Nancy Harkness Love (February 14, 1914 – October 22, 1976), born Hannah Lincoln Harkness, was an American pilot and commander during World War II.

Born in Houghton, Michigan on February 14, 1914 as the daughter of a wealthy physician, Harkness developed an intense interest in aviation at an early age. At 16, she took her first flight and earned her pilot's license within a month. Although she went to all the right schools, including Milton Academy in Massachusetts and Vassar in New York, she was restless and adventurous. In 1932, by the end of her freshman year, dubbed, “The Flying Freshman!”, she earned her commercial license and received national attention. At Vassar, she earned extra money taking students for rides in an aircraft she rented from a nearby airport.

In 1936, Harkness married Robert M. Love, an Air Corps Reserve major. They built their own successful Boston-based aviation company, Inter City Aviation, for which Nancy was a pilot. She also flew for the Bureau of Air Commerce.

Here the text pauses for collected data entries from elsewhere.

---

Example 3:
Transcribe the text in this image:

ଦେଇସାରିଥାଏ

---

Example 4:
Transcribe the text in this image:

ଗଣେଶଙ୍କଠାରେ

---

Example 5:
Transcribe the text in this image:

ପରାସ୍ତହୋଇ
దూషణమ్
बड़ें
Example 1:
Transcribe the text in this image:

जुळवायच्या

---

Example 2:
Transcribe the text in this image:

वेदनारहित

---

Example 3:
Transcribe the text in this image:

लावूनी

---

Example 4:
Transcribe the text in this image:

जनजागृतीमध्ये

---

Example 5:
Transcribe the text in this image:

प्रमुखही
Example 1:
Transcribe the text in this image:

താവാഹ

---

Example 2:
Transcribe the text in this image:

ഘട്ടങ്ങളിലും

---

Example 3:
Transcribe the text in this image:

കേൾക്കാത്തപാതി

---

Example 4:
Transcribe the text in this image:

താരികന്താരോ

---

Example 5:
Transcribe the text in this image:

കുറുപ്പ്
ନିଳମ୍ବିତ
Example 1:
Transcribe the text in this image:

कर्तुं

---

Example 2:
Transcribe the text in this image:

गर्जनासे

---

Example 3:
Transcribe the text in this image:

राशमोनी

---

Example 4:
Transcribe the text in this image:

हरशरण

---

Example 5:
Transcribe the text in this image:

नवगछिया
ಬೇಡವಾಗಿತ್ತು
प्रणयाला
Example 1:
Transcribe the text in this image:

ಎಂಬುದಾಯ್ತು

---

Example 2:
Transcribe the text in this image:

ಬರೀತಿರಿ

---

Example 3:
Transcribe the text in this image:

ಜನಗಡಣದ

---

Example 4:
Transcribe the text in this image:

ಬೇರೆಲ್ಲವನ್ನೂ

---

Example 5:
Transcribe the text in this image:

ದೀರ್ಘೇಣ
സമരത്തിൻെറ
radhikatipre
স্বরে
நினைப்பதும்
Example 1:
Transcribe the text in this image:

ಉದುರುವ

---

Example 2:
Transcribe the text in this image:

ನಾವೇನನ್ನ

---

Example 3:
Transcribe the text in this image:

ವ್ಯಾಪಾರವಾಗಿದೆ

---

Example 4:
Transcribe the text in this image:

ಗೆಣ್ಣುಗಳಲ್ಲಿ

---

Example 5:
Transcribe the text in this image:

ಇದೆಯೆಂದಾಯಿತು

In 1936 and 1937, Love also entered air races, competing in the National Air Races, in Los Angeles and Detroit. After finishing second in the Detroit race, she no longer continued as an air racer.

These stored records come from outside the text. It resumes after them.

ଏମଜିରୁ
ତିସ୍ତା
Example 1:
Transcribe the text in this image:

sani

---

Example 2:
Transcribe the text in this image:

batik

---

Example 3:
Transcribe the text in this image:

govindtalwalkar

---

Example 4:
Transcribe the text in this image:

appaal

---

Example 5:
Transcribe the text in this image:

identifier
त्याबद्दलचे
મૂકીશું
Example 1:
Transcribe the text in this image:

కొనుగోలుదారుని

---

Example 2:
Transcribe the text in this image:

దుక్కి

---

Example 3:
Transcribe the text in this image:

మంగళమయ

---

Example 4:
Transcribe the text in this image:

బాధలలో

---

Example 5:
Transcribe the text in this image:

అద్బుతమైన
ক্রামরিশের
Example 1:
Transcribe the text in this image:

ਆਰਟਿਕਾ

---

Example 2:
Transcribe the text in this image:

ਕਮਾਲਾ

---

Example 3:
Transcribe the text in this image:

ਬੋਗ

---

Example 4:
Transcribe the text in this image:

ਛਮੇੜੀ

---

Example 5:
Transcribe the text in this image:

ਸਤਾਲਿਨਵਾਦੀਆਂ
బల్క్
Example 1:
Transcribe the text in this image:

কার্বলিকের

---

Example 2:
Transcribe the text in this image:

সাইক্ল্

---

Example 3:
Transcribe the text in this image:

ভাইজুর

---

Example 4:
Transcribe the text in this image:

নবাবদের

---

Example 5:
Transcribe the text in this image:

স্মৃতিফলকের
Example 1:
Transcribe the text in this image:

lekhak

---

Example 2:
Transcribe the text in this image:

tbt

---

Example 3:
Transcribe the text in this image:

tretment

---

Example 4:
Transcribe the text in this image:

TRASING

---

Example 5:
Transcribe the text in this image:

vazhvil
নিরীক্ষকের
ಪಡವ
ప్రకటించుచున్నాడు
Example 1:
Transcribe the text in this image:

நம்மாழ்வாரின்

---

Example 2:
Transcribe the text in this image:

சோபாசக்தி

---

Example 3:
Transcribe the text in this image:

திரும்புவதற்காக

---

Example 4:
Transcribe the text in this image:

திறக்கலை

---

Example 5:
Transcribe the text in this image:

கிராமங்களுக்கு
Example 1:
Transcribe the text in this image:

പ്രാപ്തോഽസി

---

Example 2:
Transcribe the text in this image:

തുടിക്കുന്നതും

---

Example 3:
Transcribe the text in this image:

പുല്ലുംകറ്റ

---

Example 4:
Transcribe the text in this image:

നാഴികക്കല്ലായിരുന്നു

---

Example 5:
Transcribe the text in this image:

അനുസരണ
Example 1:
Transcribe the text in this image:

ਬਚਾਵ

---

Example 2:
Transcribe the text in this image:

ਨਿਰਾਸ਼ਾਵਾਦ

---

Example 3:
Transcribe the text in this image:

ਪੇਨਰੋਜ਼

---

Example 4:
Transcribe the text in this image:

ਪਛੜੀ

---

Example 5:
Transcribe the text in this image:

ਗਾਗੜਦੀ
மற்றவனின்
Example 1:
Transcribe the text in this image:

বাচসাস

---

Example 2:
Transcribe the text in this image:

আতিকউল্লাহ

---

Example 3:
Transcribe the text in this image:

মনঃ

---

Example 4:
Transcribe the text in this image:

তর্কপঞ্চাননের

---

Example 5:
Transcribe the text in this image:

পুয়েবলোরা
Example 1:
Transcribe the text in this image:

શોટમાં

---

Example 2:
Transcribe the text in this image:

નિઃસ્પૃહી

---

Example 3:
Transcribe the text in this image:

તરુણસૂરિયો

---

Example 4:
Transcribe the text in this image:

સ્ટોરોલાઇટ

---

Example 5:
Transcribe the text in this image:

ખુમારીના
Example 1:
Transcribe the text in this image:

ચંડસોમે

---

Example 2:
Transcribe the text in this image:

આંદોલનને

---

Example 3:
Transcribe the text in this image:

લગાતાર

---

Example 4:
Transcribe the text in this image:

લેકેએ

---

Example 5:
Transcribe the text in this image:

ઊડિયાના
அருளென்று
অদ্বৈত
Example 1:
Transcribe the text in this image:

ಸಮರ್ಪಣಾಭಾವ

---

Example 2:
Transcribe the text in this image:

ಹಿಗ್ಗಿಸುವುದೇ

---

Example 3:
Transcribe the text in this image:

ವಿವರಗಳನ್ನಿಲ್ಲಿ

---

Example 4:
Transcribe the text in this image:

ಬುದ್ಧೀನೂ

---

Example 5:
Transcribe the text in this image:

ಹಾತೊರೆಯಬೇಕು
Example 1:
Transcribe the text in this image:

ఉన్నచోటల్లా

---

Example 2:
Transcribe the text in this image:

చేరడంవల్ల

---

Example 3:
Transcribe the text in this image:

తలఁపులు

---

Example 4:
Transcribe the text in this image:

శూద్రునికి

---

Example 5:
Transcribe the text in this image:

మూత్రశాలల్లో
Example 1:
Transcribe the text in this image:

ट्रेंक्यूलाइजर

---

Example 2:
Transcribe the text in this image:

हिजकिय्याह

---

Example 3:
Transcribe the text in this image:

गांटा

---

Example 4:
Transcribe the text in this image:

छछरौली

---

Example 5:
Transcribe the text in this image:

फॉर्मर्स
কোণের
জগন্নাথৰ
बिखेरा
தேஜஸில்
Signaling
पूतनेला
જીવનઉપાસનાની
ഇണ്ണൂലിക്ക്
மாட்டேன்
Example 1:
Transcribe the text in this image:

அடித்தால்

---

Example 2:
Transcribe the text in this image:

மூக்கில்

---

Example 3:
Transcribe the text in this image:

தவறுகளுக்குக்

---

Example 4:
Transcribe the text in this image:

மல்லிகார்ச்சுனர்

In 1937 and 1938, Love worked as a test pilot, alongside famous air racer Frank Hawks, for the Gwinn Air Car Company, performing tests on various aircraft modifications and innovations. In one project, she served as a test pilot on the new tricycle landing gear, which subsequently became standard on most aircraft. In another project, she helped mark water towers with town names as a navigational aid for pilots.

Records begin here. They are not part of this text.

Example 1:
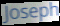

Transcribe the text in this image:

Joseph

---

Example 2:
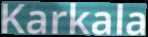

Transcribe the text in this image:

Karkala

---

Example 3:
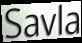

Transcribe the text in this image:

Savla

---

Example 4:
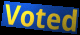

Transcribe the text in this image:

Voted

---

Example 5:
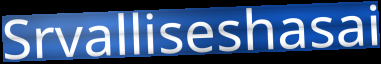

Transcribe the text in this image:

Srvalliseshasai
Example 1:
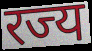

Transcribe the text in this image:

रज्य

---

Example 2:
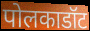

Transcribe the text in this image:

पोलकाडॉट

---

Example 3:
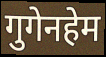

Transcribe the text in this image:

गुगेनहेम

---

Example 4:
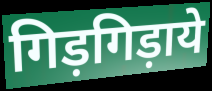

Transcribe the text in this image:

गिड़गिड़ाये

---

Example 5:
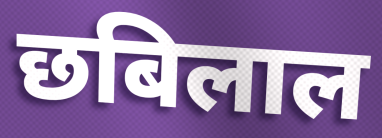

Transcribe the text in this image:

छबिलाल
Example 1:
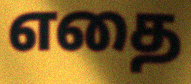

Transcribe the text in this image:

எதை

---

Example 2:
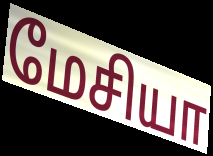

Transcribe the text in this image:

மேசியா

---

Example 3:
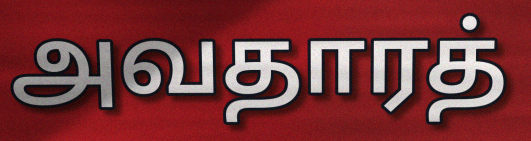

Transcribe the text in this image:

அவதாரத்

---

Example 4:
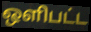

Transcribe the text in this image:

ஒளிபட்ட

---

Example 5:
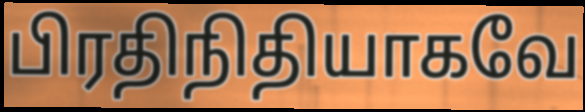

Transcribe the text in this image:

பிரதிநிதியாகவே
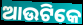
ଆଉଟିକେ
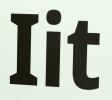
Iit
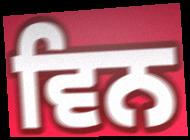
ਵਿਨ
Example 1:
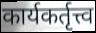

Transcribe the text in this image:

कार्यकर्तृत्त्व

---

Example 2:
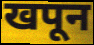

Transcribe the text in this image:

खपून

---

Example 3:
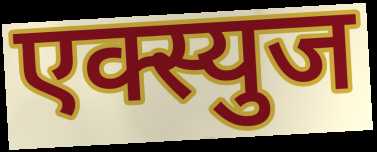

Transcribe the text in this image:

एक्स्युज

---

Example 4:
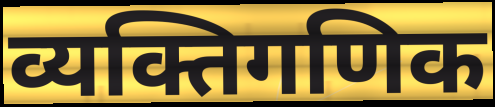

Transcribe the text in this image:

व्यक्तिगणिक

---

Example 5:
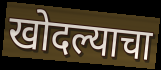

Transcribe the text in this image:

खोदल्याचा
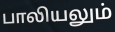
பாலியலும்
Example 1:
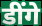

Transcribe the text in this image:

डींगे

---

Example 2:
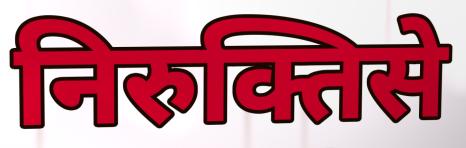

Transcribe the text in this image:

निरुक्तिसे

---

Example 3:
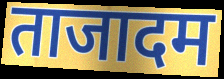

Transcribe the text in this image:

ताजादम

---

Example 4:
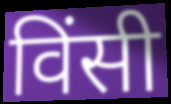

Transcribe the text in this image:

विंसी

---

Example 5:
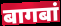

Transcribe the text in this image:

बागबां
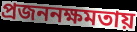
প্রজননক্ষমতায়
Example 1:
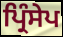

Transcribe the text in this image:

ਪ੍ਰਿੰਸੇਪ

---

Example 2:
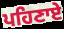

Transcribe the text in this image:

ਪਹਿਣਾਏ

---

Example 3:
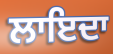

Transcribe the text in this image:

ਲਾਇਦਾ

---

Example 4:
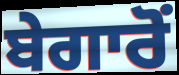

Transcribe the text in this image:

ਬੇਗਾਰੋਂ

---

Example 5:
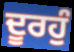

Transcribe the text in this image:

ਦੂਰਹੁੰ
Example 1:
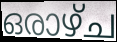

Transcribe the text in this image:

ഒരാഴ്ച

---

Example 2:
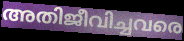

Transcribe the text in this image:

അതിജീവിച്ചവരെ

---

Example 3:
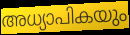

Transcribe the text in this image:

അധ്യാപികയും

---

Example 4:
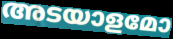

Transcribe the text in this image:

അടയാളമോ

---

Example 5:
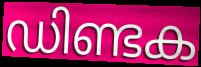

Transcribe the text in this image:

ഡിണ്ടക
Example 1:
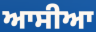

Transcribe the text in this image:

ਆਸੀਆ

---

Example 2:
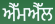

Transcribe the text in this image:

ਐੱਮਐੱਲ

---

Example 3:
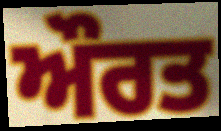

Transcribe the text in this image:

ਔਰਤ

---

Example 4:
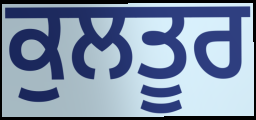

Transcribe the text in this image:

ਕੁਲਤੂਰ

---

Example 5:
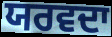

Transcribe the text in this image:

ਯਰਵਦਾ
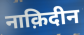
नाक़िदीन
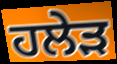
ਹਲੇੜ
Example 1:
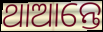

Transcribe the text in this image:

ଥାଆନ୍ତେ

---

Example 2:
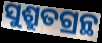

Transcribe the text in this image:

ସୁଶ୍ରୁତଗ୍ରନ୍ଥ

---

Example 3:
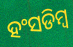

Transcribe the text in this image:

ହଂସଡିମ୍ବ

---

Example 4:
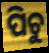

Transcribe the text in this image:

ପିଚୁ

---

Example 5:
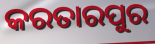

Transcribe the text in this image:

କରତାରପୁର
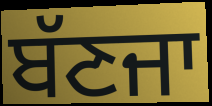
ਬੱਣਜਾ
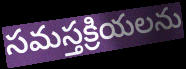
సమస్తక్రియలను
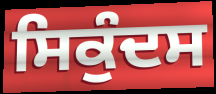
ਸਿਕੁੰਦਸ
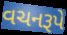
વચનરૂપે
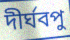
দীর্ঘবপু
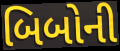
બિબોની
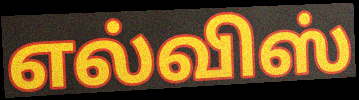
எல்விஸ்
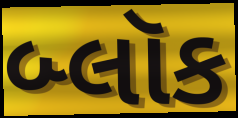
બ્લૉક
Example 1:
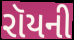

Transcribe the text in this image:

રૉયની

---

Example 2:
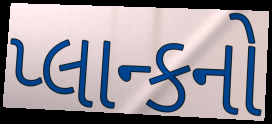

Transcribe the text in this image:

પ્લાન્કનો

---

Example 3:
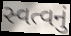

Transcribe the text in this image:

સ્વત્વનું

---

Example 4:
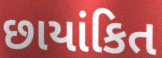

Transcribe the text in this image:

છાયાંકિત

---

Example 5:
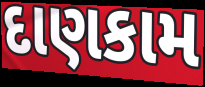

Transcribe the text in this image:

દાણકામ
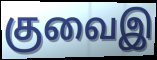
குவைஇ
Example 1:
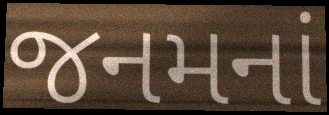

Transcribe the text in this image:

જનમનાં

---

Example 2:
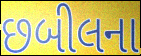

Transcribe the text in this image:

છબીલના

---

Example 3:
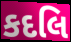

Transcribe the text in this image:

કદલિ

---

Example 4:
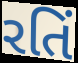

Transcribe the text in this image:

રતિં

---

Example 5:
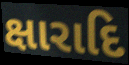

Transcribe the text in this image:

ક્ષારાદિ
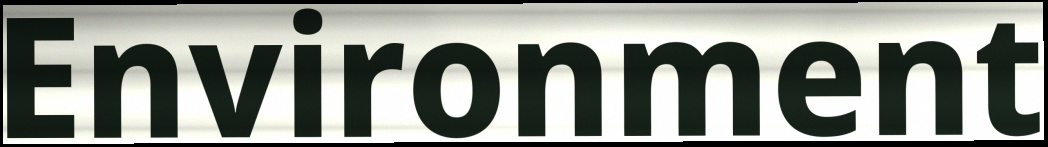
Environment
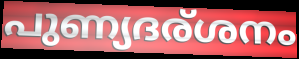
പുണ്യദര്ശനം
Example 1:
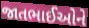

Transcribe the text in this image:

જાતભાઈઓને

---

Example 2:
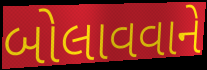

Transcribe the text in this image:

બોલાવવાને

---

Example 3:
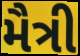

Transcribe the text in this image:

મૈત્રી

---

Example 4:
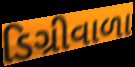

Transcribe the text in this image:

ડિગ્રીવાળા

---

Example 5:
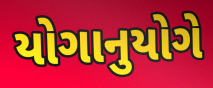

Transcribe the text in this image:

યોગાનુયોગે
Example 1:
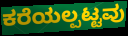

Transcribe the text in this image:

ಕರೆಯಲ್ಪಟ್ಟವು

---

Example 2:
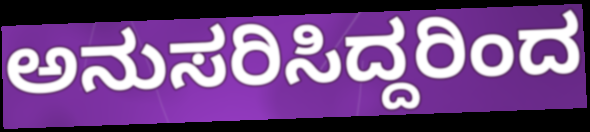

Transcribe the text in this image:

ಅನುಸರಿಸಿದ್ದರಿಂದ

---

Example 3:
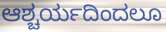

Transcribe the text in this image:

ಆಶ್ಚರ್ಯದಿಂದಲೂ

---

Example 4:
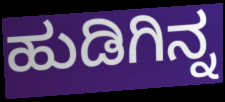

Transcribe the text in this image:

ಹುಡಿಗಿನ್ನ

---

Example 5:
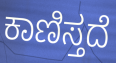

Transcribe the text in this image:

In May 1940, after World War II broke out in Europe, Love wrote to Lt. Col. Robert Olds, then in the Plans Division of US Air Corps Headquarters but, who a year later, would be in charge of establishing the Air Corps Ferrying Command, that she had found 49 excellent women pilots. This group called "the originals" each had more than a 1,000 flying hours. She proposed that the women could help transport aircraft from factories to bases. Olds submitted a plan for integrating civilian female pilots in the Ferrying Command to Gen. Hap Arnold, commanding general of the United States Army Air Forces, who turned it down after Jacqueline Cochran extracted a promise from him not to act on any proposal regarding women pilots that did not make them commissioned officers commanded by women.